Kadr z filmu "Młyn i krzyż", reż. Lech Majewski
Akcja filmu obejmuje jeden dzień z życia Pietera Bruegla. Na ekranie widzimy Flandrię w roku 1563. Artysta zbiera szkice do planowanego obrazu: obserwuje życie codzienne swoich sąsiadów i przypadkowych ludzi przechodzących przez jego okolicę, pochyla się nad pajęczyną, bada jej misterną konstrukcję. Przyszły obraz zostanie zbudowany na planie właśnie pajęczyny, w jego środku znajdzie się człowiek ciągnący swój krzyż, zmierzający na egzekucję - jak zwykle u Bruegla ten najistotniejszy element obrazu zostaje ukryty wśród innych zapisanych na płótnie zdarzeń.
"Nie czuję się filmowcem sensu stricto" - twierdzi Lech Majewski, jeden z najbardziej znanych w świecie polskich artystów.
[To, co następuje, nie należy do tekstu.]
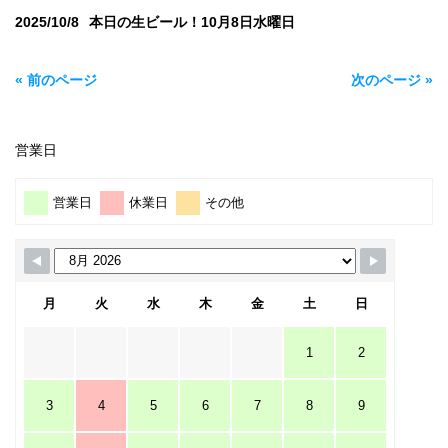
2025/10/8
本日の生ビール！10月8日水曜日
« 前のページ
次のページ »
営業日
営業日
休業日
その他
月
火
水
木
金
土
日
1
2
3
4
5
6
7
8
9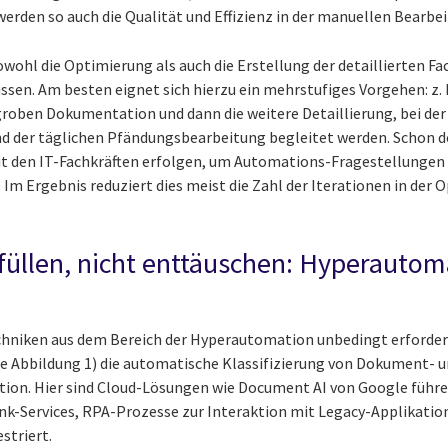
rden so auch die Qualität und Effizienz in der manuellen Bearbei
sowohl die Optimierung als auch die Erstellung der detaillierten
ssen. Am besten eignet sich hierzu ein mehrstufiges Vorgehen: z. 
 groben Dokumentation und dann die weitere Detaillierung, bei de
 der täglichen Pfändungsbearbeitung begleitet werden. Schon der
t den IT-Fachkräften erfolgen, um Automations-Fragestellungen i
 Im Ergebnis reduziert dies meist die Zahl der Iterationen in der
üllen, nicht enttäuschen: Hyperautoma
echniken aus dem Bereich der Hyperautomation unbedingt erforder
he Abbildung 1) die automatische Klassifizierung von Dokument- 
ion. Hier sind Cloud-Lösungen wie Document AI von Google führe
ank-Services, RPA-Prozesse zur Interaktion mit Legacy-Applikati
striert.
Poeta i malarz, twórca instalacji i wideo-arts, a także inscenizator oper wystawia swoje prace w galeriach całego świata. Film w jego życiu artystycznym zajmuje wszak miejsce szczególne. Jak sam przyznaje w wywiadzie dla portalu Culture.pl (zobacz...), został filmowcem, by malować. Istotnie, jego filmy są niezwykle malarskie - to głęboko przemyślane kompozycje plastyczne, świadomie sięgające do korzeni sztuki, która fascynuje Majewskiego. Tak było w czarno-białym "Wojaczku" (1999) - filmie badającym fenomen Rafała Wojaczka, poety, "kaskadera polskiej literatury", który odebrał sobie życie w 1972 roku, nie mając nawet 30 lat. Albo w niezwykłym "Angelusie" (2001), którego tematyka krąży wokół malarza Teofila Ociepki i prowadzonej przez niego gminy okultystycznej w śląskim Janowie. "Młyn i krzyż" jest kontynuacją tych artystycznych eksperymentów.
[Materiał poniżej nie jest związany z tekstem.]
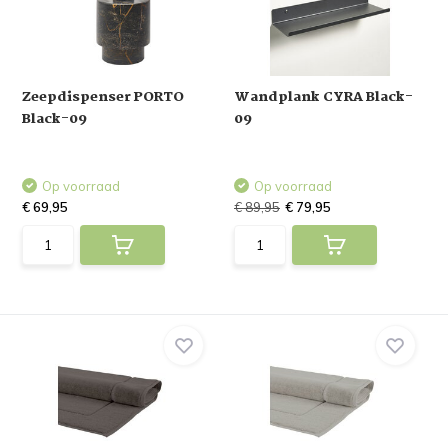
Zeepdispenser PORTO
Wandplank CYRA Black-
Black-09
09
Op voorraad
Op voorraad
€ 69,95
€ 89,95
€ 79,95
"Młyn i krzyż" to tytuł eseju Michaela F. Gibsona - amerykańskiego historyka sztuki i krytyka - poświęconego obrazowi "Droga krzyżowa" Pietera Bruegla Starszego. Gibson zachwycił się "Angelusem" Majewskiego, opublikował entuzjastyczną recenzję na łamach "International Herald Tribune" i przy okazji spotkania z reżyserem zaproponował mu - jako twórcy obdarzonemu brueglowskim sposobem widzenia świata - realizację filmu o obrazie Bruegla.
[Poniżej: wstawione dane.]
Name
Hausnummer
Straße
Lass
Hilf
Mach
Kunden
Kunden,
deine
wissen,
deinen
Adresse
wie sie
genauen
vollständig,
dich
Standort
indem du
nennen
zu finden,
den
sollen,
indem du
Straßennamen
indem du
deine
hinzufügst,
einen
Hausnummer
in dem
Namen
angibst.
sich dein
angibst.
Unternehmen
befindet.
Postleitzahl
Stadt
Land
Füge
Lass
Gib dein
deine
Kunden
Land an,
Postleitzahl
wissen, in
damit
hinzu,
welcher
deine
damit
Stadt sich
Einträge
- Miało to wyglądać tak - wspomina reżyser - że krytyk stanąłby przy płótnie i wodząc po nim palcem opowiadałby o jego zamyśle i poszczególnych sekwencjach. Ale ja takich filmów nie robię, odparłem, chcę nakręcić fabułę. Zdaniem Gibsona, to byłoby szaleństwo, ale z czasem udało się nam stworzyć coś w rodzaju konspektu.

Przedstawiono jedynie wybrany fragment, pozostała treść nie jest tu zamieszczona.